The confounding issues in this case seem to be that the cyclist failed
to put in a counter claim and also elected to act for himself in court
without seeking legal advice. With no counter claim he could not be
awarded any damages for his own injuries (which in a 50/50 ruling he
could have expected. It also exposed him to large claims for costs
from the claimants legal team. By the time he decided to employ his
own solicitors he had lost the ability to limit his liability for
costs or damages (although his solicitors are now going to claim the
cost demanded are an abuse of process when the damages are going to be
far less than the costs demanded).

It seems on what has so far been reported) that the judgment was fair
and the exposure to the vast costs (which may yet be held to be
excessive) was in large part due to the cyclist choosing not to take
timely legal advice in the first instance and then choosing to defend
himself.


So the cyclist's exposure to the vast costs involved in this case
could likely have been avoided had he been legally represented at the
start of the proceedings when he would, presumably, have been advised
to make a counter claim regardless of his dislike of the 'claims
culture'.

Even though the pedestrian was 50% to blame for the collision she
decided to take a chance and sue the cyclist for damages.

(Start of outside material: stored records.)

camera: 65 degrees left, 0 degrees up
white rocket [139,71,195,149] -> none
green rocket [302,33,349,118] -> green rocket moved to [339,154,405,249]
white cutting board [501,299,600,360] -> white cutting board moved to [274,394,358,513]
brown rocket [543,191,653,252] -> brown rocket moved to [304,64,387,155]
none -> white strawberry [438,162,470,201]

He never put
in a counter claim, so her legal team proceeded and took advantage of
his naivety. This has resulted in him being liable to pay a very large
legal bill, as well as her damages.

Had he put in a counterclaim and had they suffered equal injury, then
each case may have more or less effectively cancelled each other out.
As the potential damages win would have been relatively small and the
costs so very high, how likely is it that both parties would have
agreed not to proceed?



Who cares? Cocky careless cyclist got his comeuppance. If only he
could be banned from the road as well.


So he can become a 'Cocky careless' pedestrian and wander into the path of a moving vehicle then blame the victim?